There may be a compelling case for a PC that consumes less energy​ by using an ARM CPU, though peripherals like DDR RAM, SSD and video card will use the same energy regardless of CPU architecture.




Embedded Linux developer here as well.

As much as I grind my teeth with Yocto, it does make the process of generating a usable toolchain much easier than it used to be. Which makes the rest of it easier.

Up until a couple of years ago it was pretty much "grab what you can from CodeSourcery and cross your fingers".


i've found that:

* if all you need is a toolchain, go with crosstool-ng.

* if you want a toolchain and a bootable kernel with busybox and dropbear for a popular chipset, go with buildroot.

* if you want buildroot plus flexibility in every direction (at the cost of configuration pain), go with yocto.

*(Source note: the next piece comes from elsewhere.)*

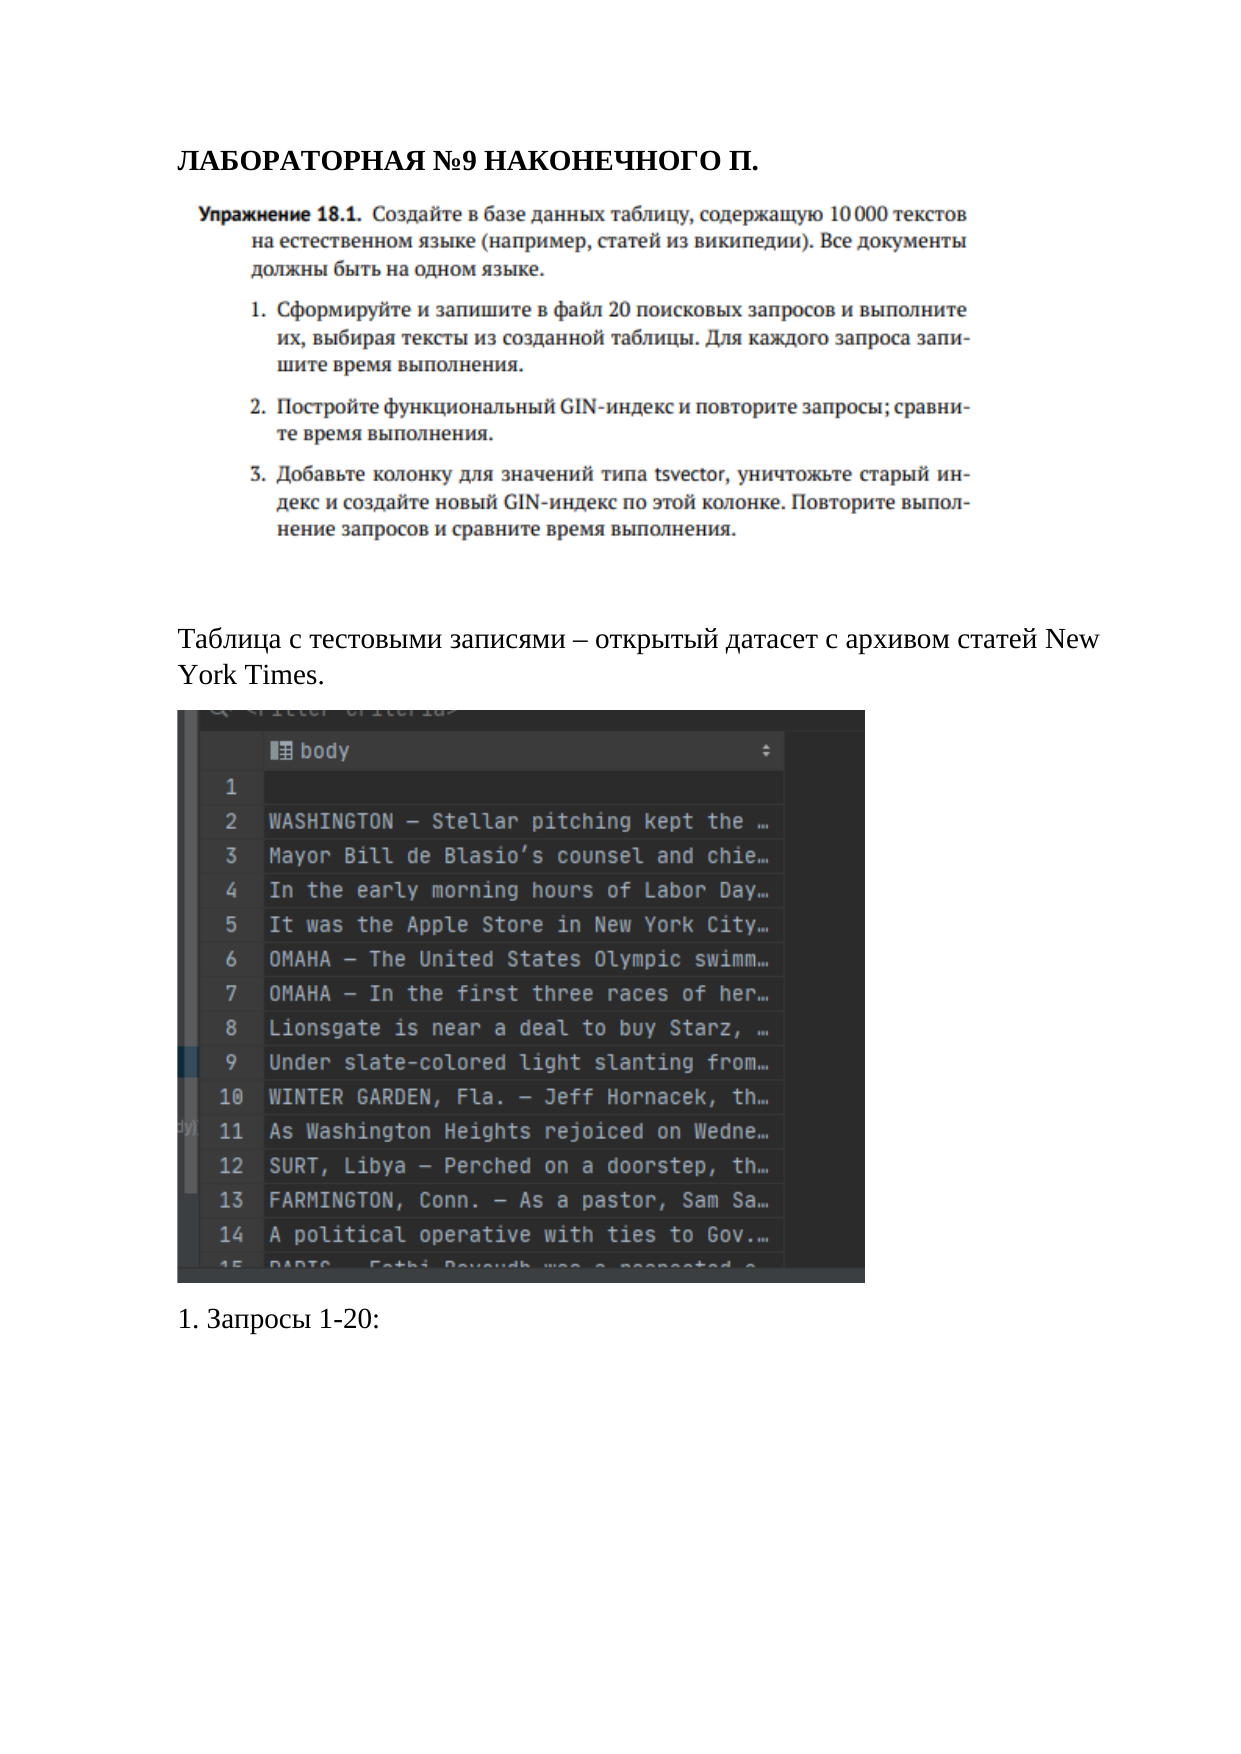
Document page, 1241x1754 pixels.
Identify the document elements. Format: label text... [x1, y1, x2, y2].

* if you've outgrown even yocto, you're back to crosstool-ng and rolling your own build/bundle system.


For my current project I'm pulling the cross compiler from Debian and the libraries from Debian:armel. This doesn't work for every project, but it sure is easy when it does. I sure don't miss the days of building my own compiler and carefully crafting my root filesystem, but I know I can always fall back on that if I have to.